## Aim of the task
Count the lines in the data that contain the string "プレキャスト工法", treating case as significant. Give only the number.

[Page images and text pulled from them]
-=-=-=-=-

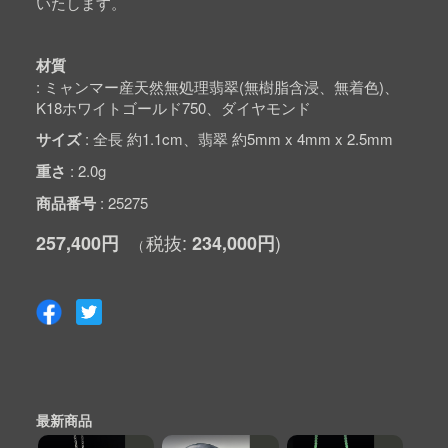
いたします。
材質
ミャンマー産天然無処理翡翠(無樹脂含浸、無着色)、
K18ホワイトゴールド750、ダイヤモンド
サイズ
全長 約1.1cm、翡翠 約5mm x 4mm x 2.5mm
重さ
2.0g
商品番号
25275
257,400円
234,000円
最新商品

-=-=-=-=-

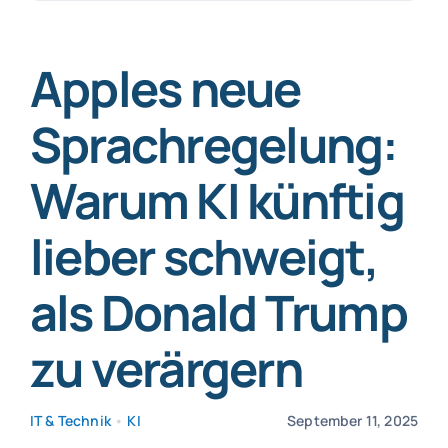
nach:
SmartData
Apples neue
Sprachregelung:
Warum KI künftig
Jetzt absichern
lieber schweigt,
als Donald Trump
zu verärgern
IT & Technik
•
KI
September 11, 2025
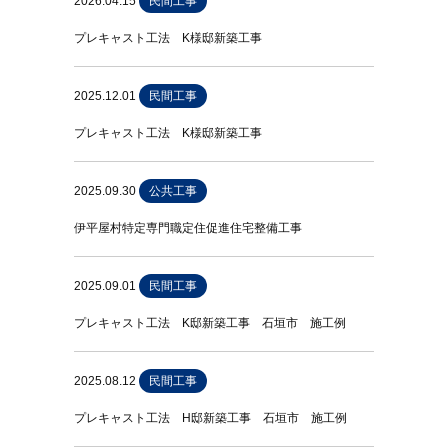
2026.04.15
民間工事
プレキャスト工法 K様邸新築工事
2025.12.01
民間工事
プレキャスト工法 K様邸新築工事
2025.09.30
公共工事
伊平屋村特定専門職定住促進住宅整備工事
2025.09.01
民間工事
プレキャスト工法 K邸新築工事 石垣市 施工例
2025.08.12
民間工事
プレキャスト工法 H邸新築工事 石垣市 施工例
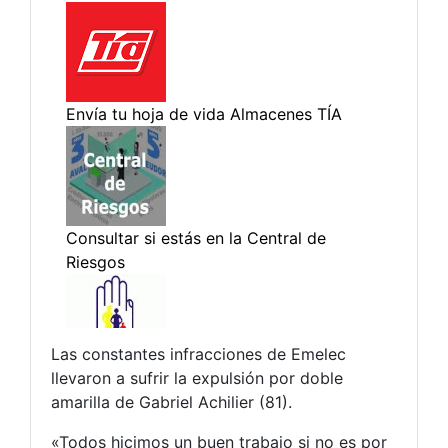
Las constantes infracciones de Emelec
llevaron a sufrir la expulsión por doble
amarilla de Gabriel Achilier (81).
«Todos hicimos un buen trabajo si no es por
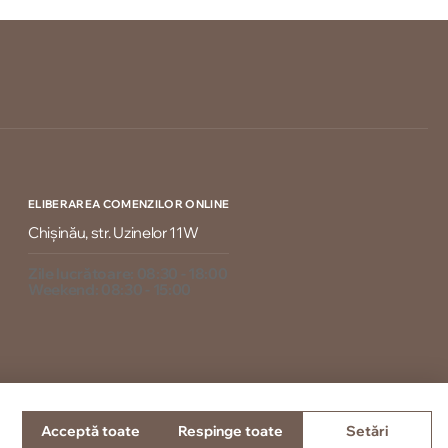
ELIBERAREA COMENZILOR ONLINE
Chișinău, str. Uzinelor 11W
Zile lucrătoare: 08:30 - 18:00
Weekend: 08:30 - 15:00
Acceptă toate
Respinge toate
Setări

-=-=-=-=-

## Finished task
4